北海道しゃくなげ会(事務局/ゼノアック日本全薬工業株式会社)は22日、札幌市内で「第45回 北海道しゃくなげ会」を開催した。
道内の獣医師や家畜衛生管理関係者ら約250名が参加した。
総会の後、「感染症を考える-パート4-」と題した研修会が行なわれ、酪農学園大学・獣医学群の田島誉士教授が総合司会を務め、基調講演、酪農生産現場からの報告講演5題、家畜衛生情報紹介、ゼノアック・コーナーが発表された。
基調講演では、酪農学園大学・獣医学群の小岩政照教授が「子牛感染症の発病要因と制御対策」と題し、最近の子牛の疾病の発生状況と特徴、そして、それをいかに制御するかを述べた。
同教授は、何事も先入観を払拭して多角的に見ることが大切であるとし、初乳給与のベストタイミングにしても正常な出生子牛の場合と衰弱した出生子牛の場合に分ける必要があること、小さく生まれた子牛のほうが死亡率は高いこと、肺炎になりやすい子牛は虚弱子牛症候群(WCS)であることなどを解説した。

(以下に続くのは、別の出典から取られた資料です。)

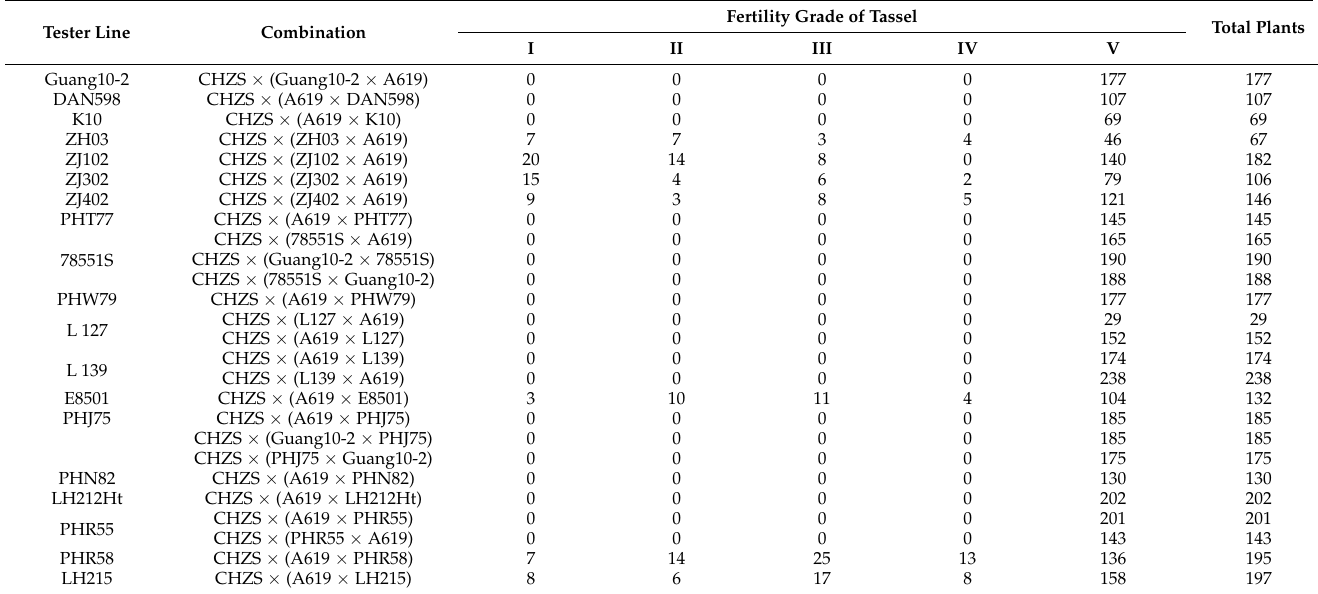
Table 6. The segregation of fertility in BC 1 populations derived from the cross between the CHZS, A619, and tester lines.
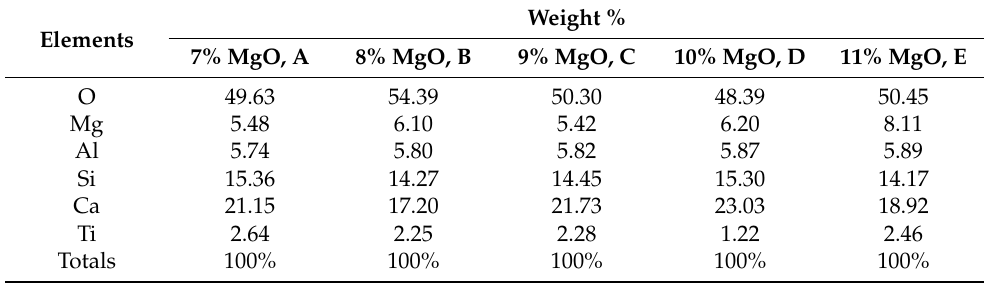
Table 4. SEM-EDS results of BF slag with different contents of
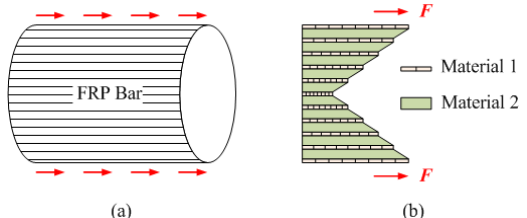
Figure 2. Shear-lag phenomenon: ( a ) overview; and ( b ) longitudinal section.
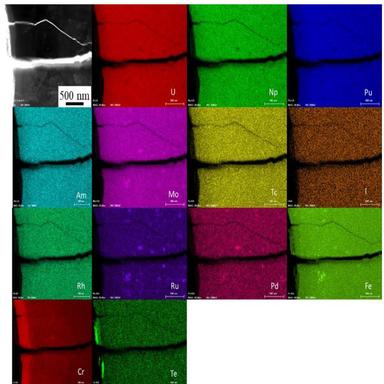
The EDS maps form TEM foil A in 6. These are intensity maps are at the FCCI/Fuel boundary. The maps show an enrichment of Cr in the FCCI layer and Te enrichments at the end of cracks in the fuel. In addition, Fe in small precipitates can be observed.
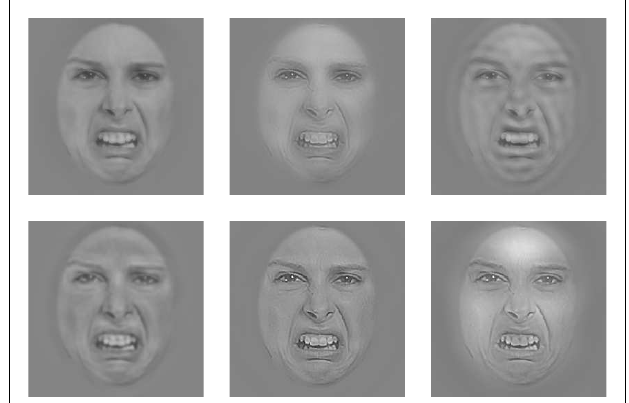
FIGURE 3 | Example of a face image filtered with the SF Bubbles technique on six hypothetical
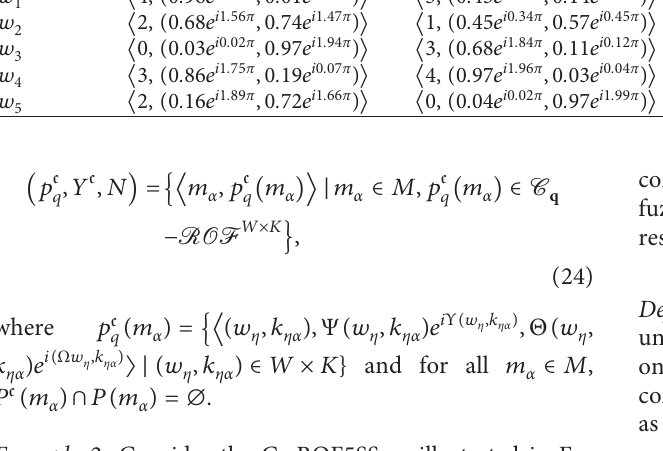
Table 5: Tabular representation of C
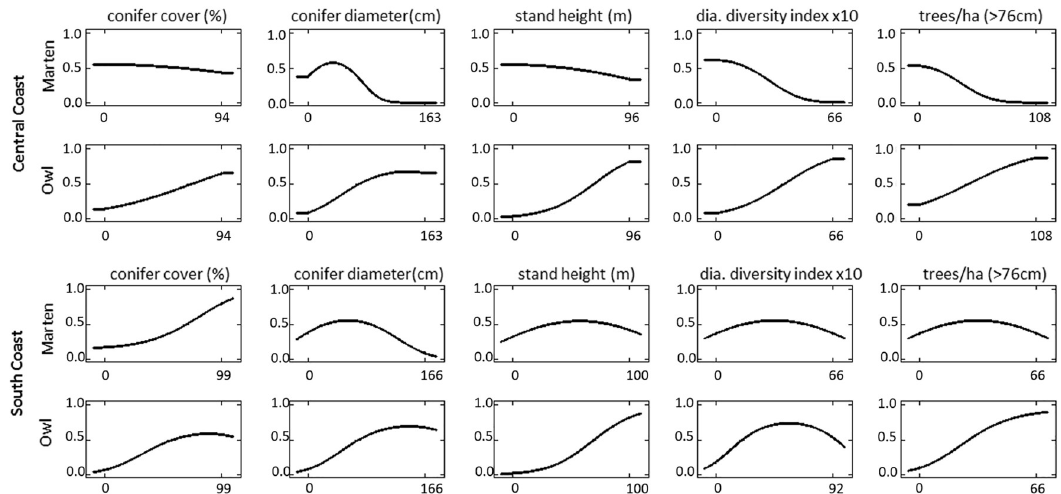
Fig 6. Humboldt marten and spotted owl distribution predictor response. Individual predictor variables response functions for each species within two modeling regions (south and Central Coast). Predictor variables for northern spotted owls ( Strix occidentalis caurina , Owl) and a coastal subspecies of Pacific marten ( Martes caurina humboldtensis , Marten) were generated from remotely sensed data [7] and included percent canopy cover, diameter at breast height, average tree height (stand height), diameter Diversity Index (dia. Diversity index) and trees per hectare (ha). Additional descriptions of variables are found in Table 1.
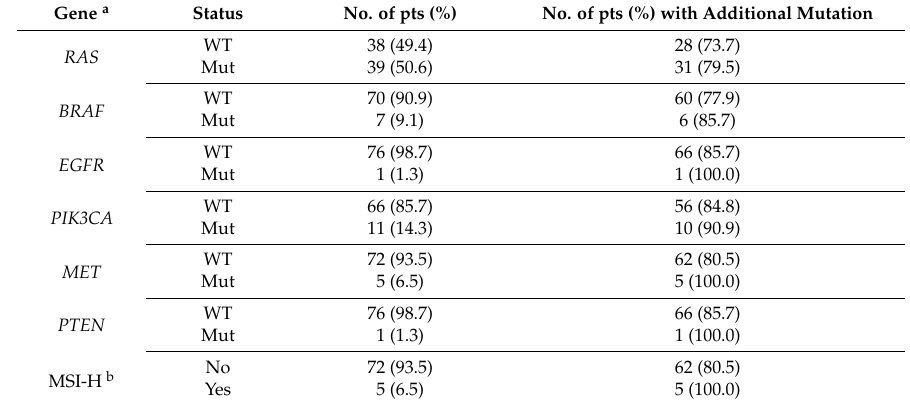
Table 2. List of the genes carrying actionable mutations in the studied metastatic colorectal cancer (mCRC) patients.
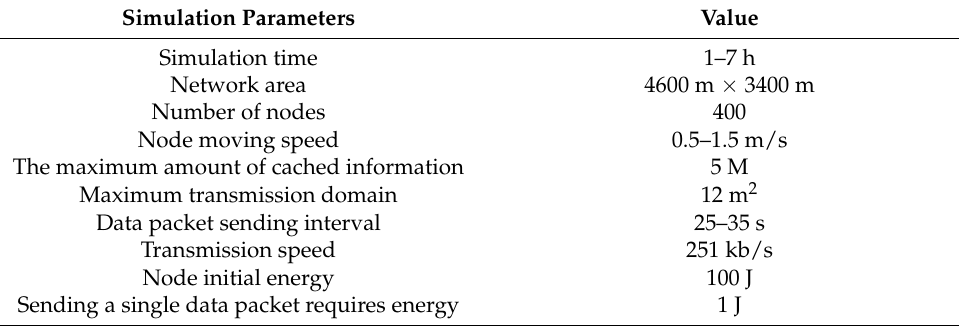
Table 2. Numerical values of experimental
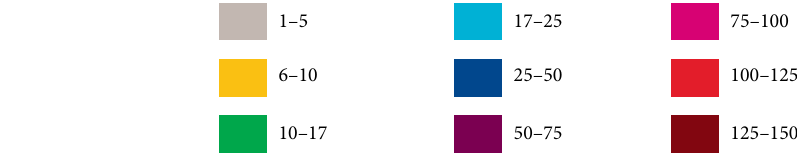
Figure 4: Locations of existing crossing points on national routes and the traffic flow in AADT at each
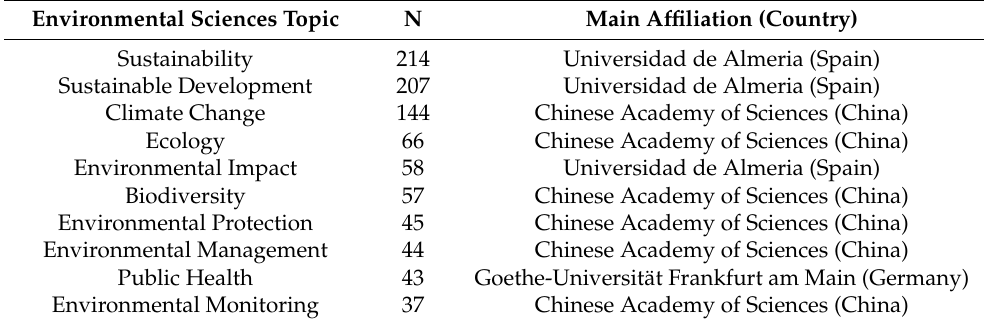
Table 15. Top 10 environmental sciences keywords in bibliometric publications in this category and the main affiliations using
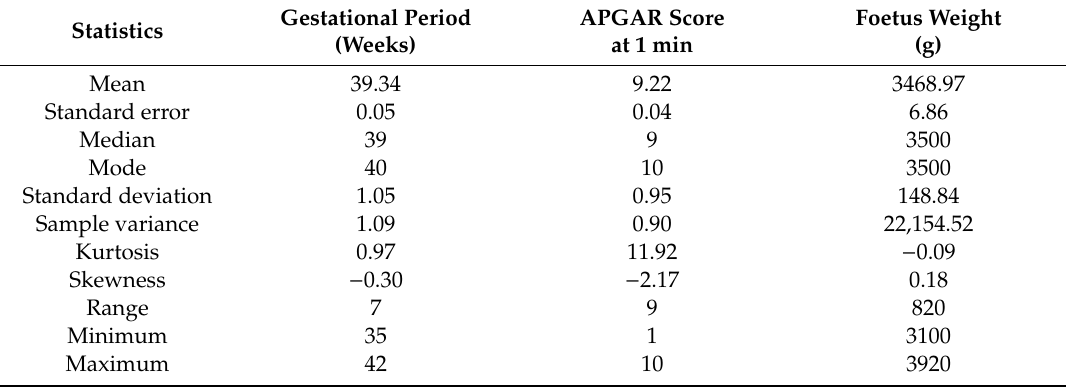
Table 5. Descriptive statistics of obstetrical characteristics for group 1 (healthy pregnant patients, N1 = 471).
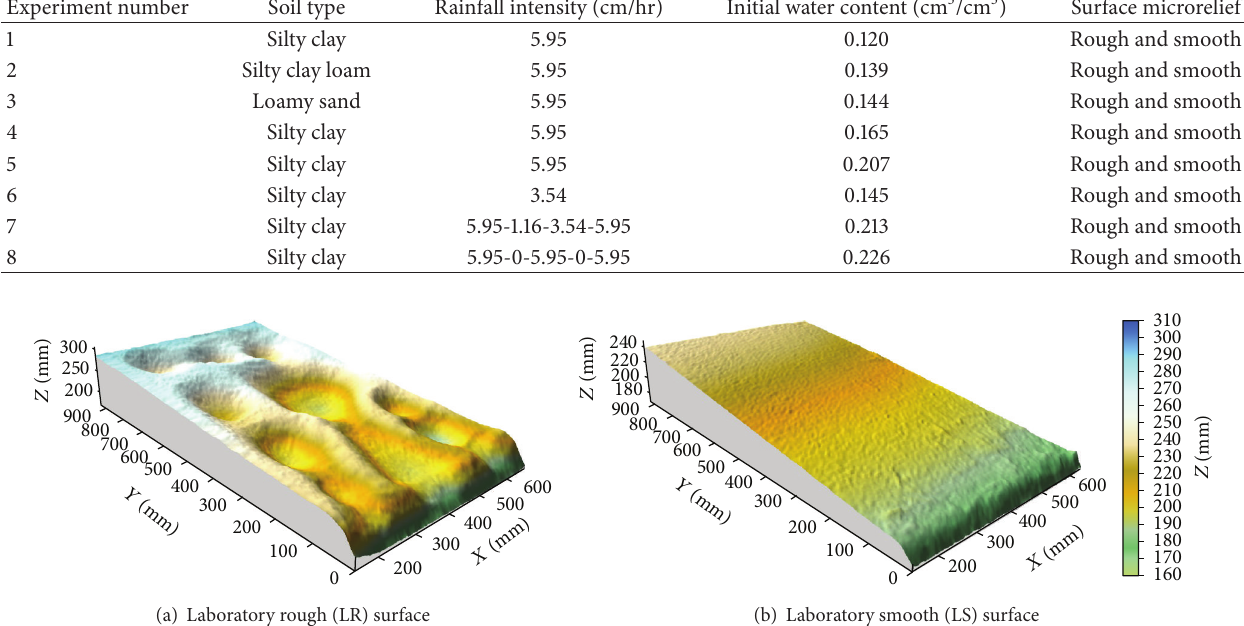
Table 1: Details on the laboratory overland flow experiments.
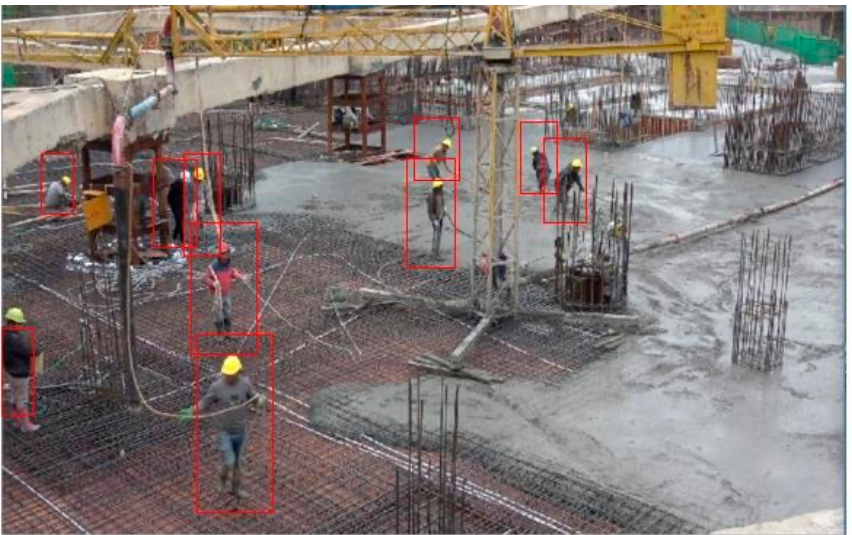
Figure 13. Worker detection.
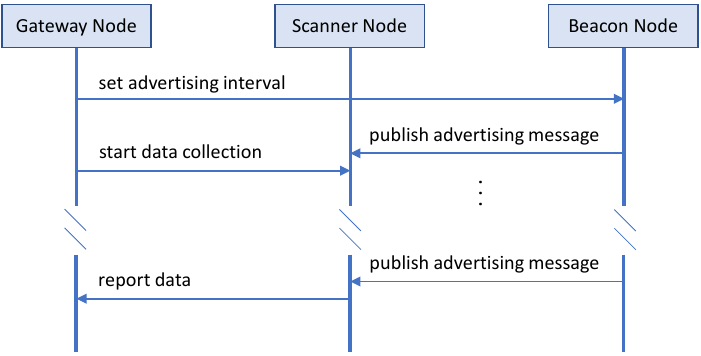
Figure 4. Communication protocol in the mesh network for data collection.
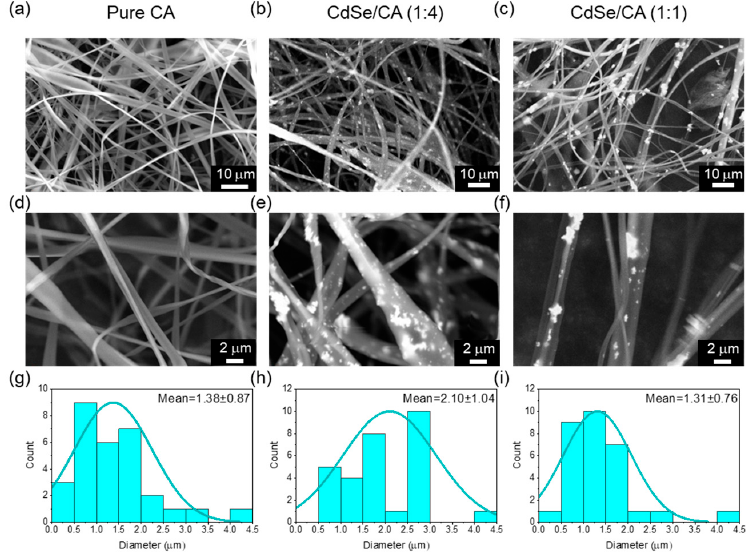
Figure 1. ( a – f ) Field emission scanning electron micrographs (FE-SEM) images and ( g – i ) fiber diameter distributions of CA, CdSe-CA (1:4), and CdSe-CA (1:1) fibers, respectively.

WCSの牛は、胸腺が小さく、免疫能が低く、ワクチン効果が低く、その要因として、乾乳期の母牛の健康、とくにアミノ酸の充足が大きく影響しているという。
さらに子牛中耳炎(マイコプラズマ性)は、耳毛や耳標の装着位置により、外耳の通気性が良くない牛で発症しやすいことなどを紹介した。
現場からの報告講演では、以下の5人の獣医師が発表した。
1 「哺育育成預託農場における子牛の感染症の発生実態とそのリスク要因調査」寺崎信広氏(釧路地区NOSAI)
2 「子牛サルモネラ症とその他子牛下痢症との違い」福中守人氏(十勝NOSAI)
3 「長期化したマイコプラズマ乳房炎対策」中川亮氏(オホーツクNOSAI)
4 「牛乳房炎由来グラム陰性桿菌における薬剤耐性について」大西守氏(根室地区NOSAI)
5 「日高管内における馬伝染性子宮炎対策の推進」笹野憲吾氏(日高家保)
家畜衛生情報紹介では「農場における衛生管理の優良事例について」と題して前田泰治氏(北海道農政部)が、ゼノアック・コーナーでは「鉱塩セレニクス60TZ」について角田映二氏(ゼノアック営業推進本部)が発表した。